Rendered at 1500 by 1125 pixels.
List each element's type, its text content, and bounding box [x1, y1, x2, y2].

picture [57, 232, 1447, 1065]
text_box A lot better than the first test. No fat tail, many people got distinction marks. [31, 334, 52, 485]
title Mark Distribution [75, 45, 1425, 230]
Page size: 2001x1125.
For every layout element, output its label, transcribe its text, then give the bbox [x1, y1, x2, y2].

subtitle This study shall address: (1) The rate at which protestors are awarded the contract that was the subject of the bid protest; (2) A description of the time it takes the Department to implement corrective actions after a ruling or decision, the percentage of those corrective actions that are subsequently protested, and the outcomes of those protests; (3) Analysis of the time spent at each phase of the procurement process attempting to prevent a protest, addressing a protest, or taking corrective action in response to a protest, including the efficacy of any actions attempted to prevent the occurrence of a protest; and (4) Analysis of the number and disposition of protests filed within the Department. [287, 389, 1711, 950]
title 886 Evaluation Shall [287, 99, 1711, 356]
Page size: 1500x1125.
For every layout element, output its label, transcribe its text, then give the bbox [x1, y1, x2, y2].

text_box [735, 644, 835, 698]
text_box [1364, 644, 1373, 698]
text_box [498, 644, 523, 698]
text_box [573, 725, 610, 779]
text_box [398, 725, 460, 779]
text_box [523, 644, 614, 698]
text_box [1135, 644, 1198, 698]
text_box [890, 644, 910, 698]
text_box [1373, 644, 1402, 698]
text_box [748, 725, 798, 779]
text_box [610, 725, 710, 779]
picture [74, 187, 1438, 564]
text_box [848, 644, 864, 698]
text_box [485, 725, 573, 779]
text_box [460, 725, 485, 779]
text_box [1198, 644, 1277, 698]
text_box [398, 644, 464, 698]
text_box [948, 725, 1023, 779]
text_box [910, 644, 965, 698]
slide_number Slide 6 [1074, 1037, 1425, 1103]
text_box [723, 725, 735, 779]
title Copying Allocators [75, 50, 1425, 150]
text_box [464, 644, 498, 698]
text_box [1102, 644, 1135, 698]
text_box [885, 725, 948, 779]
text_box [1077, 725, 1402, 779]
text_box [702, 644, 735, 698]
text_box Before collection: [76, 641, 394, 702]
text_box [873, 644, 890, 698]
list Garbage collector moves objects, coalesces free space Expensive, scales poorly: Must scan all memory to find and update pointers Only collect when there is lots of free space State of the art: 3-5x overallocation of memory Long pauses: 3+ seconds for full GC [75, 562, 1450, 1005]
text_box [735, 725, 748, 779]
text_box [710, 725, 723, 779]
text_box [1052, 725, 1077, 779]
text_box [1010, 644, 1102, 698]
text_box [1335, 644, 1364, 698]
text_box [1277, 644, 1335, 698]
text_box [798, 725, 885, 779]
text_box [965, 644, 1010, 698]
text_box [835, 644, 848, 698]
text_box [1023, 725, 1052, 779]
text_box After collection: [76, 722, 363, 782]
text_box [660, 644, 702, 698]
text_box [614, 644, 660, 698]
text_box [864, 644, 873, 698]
|---|
Your output must be the lines of the material above, from the first through the line that contains "Page size: 2001x1125.", copied exactly. Include both endpoints and nothing else.

**Task result**
Rendered at 1500 by 1125 pixels.
List each element's type, its text content, and bounding box [x1, y1, x2, y2].

picture [57, 232, 1447, 1065]
text_box A lot better than the first test. No fat tail, many people got distinction marks. [31, 334, 52, 485]
title Mark Distribution [75, 45, 1425, 230]
Page size: 2001x1125.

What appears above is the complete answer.